# WRITTEN TASKS:
[1] According to the article on Labor's 2025 election win, which party leaders lost their seats?
[2] Extend the article on Labor's 2025 election win, picking up after its final sentence.

Start of PAGE EXCERPT

After smashing the Liberal-National Coalition in the 2025 federal election, Labor is poised to take its place as the dominant party of Capital in Australia. James Eisen writes on Labor’s victory and the myth-making around its leader, Anthony Albanese.

An adoring crowd screams with joy as a well-dressed woman takes the stand. “Thank you for believing in the power of this great nation,” she says. The crowd continues to build in libidinal frenzy before she reaches the climax of her speech. “And friends, our Australian story is embodied in our Australian Prime Minister, Anthony Albanese!”1
As the embodiment of the Australian volksgeist took the stage, articles were hastily written about the “historic” victory of Anthony Albanese. After the dust had settled, the leaders of both the Greens and the Liberals had lost their seats. The Labor party seems well prepared to rule for the rest of the decade. But just what does Labor represent? In order to answer this question, which has troubled the Australian Left for so long, it is necessary to return to the history of Australian capitalism and the Labor Party.

End of PAGE EXCERPT
Start of DATA EXTRACT

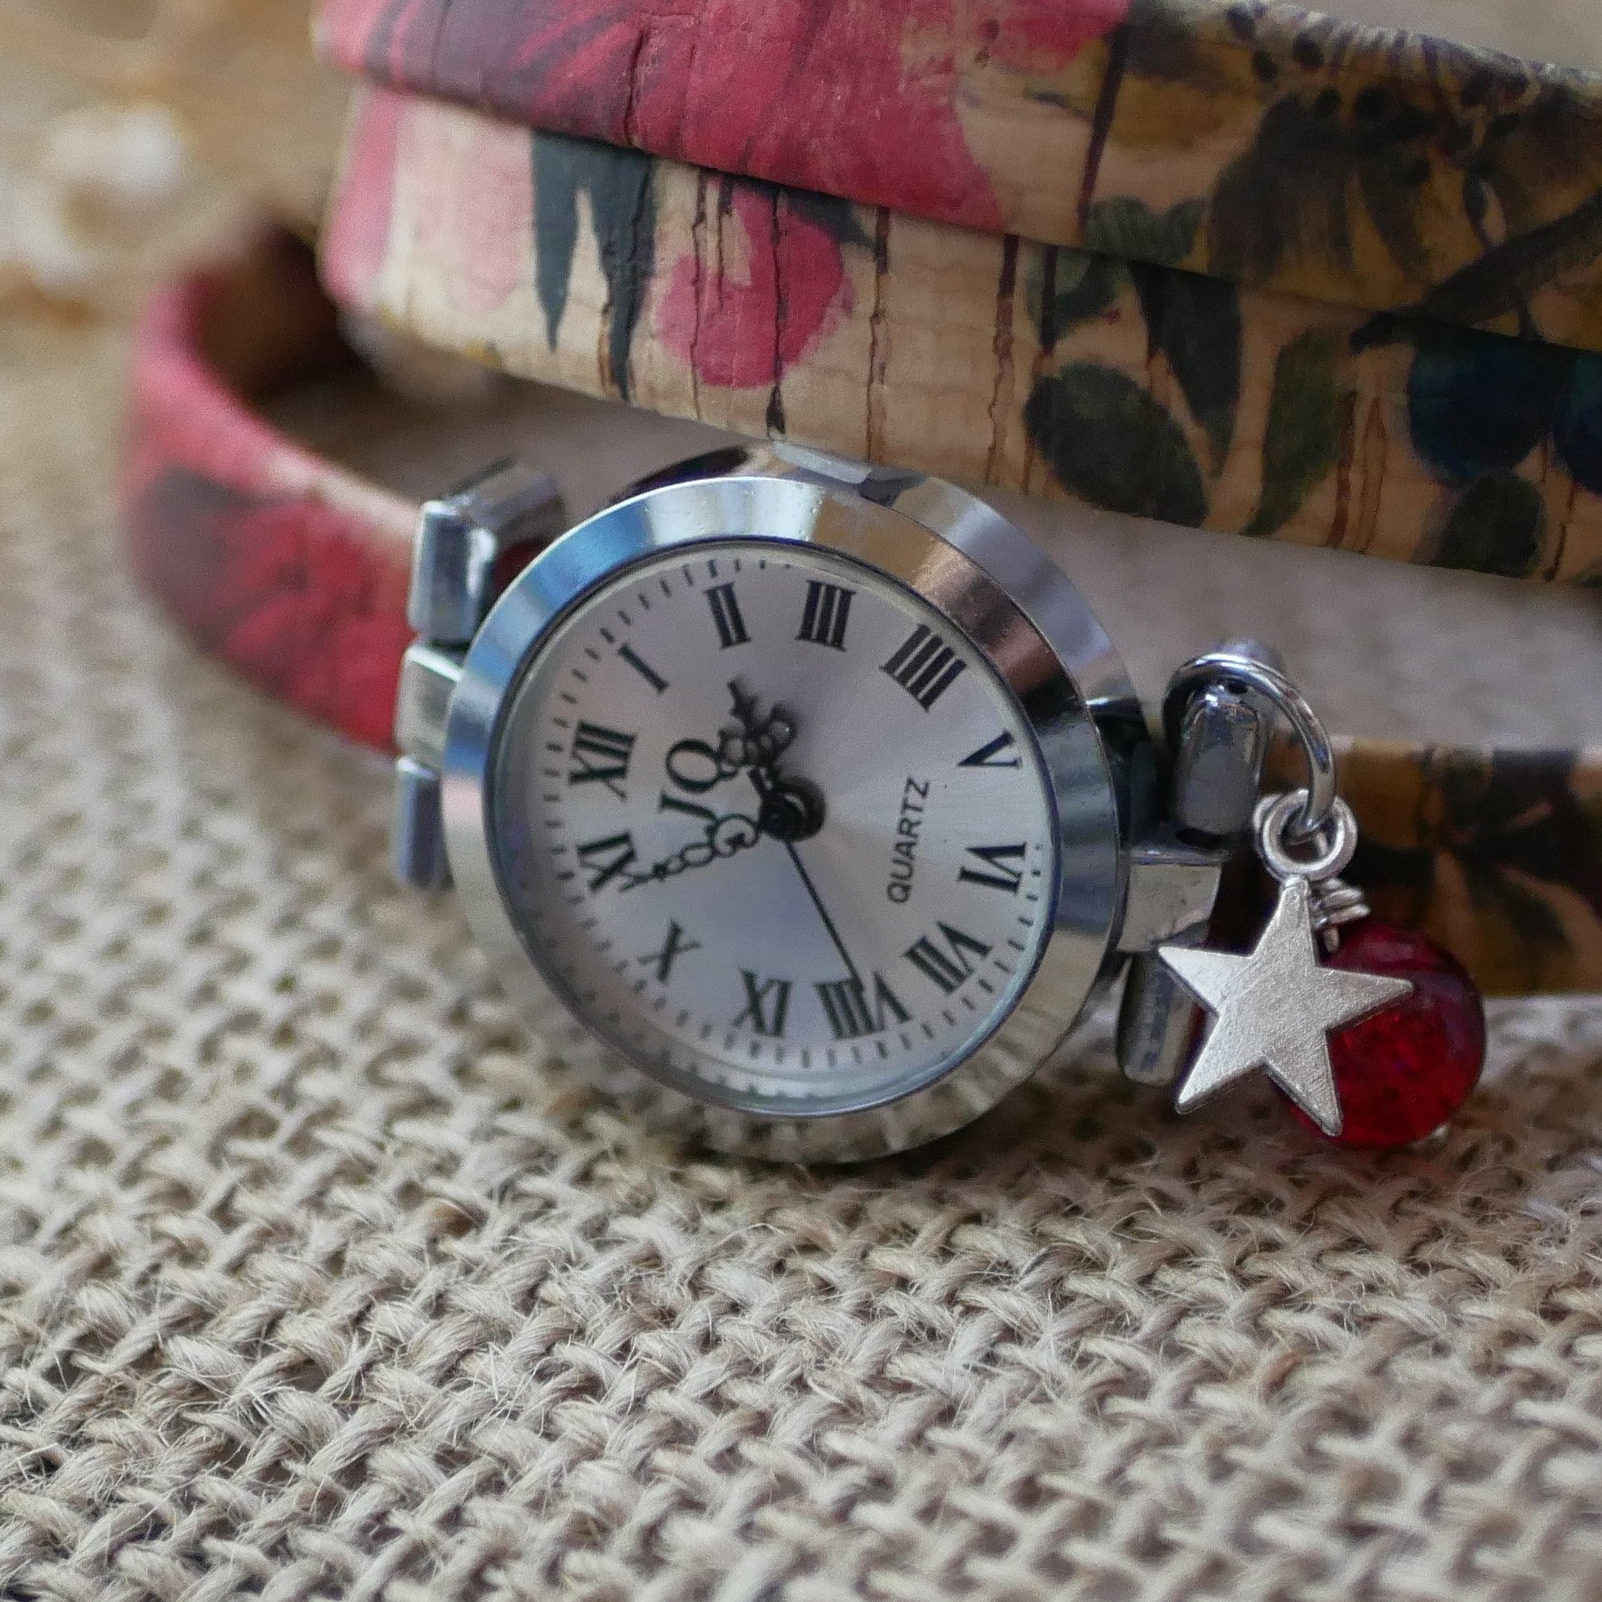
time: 10:39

End of DATA EXTRACT

# ANSWERS PER TASK:
[1] The leaders of both the Greens and the Liberals lost their seats.

[2]
After the long catastrophe of 1914-1945, Australia emerged stronger under Ben Chifley’s Labor Party. Chifley implemented national infrastructure projects, like the Snowy Hydro Scheme, and increased migration to relieve post-war labour shortages. He saw the total mobilisation required to win two World Wars as something to be learned from, using the administrative state to bring about prosperity and class harmony. However, his push for national control of banking, repeated conflicts with private banks and state governments, and refusal to end unpopular wartime rationing led to his defeat to Robert Menzies in 1949. Labor would not win again until 1972.
Menzies however, did not bring about a return to the laissez-faire economics of the pre-war Gilded Age, instead, what is remarkable about Menzies is how little he challenged Labor’s core economic achievements. Both parties agreed that high tariffs, centralised wage fixing, and financial regulation were the necessary foundations of a prosperous Australia. To quote Menzies himself, he recognised that the government had the responsibility to implement “social and industrial legislation to provide a high degree of economic security and justice for all its citizens”.2 The situation Australia found itself in going into the stagflation crisis of the 70s was one of remarkable bipartisan consensus.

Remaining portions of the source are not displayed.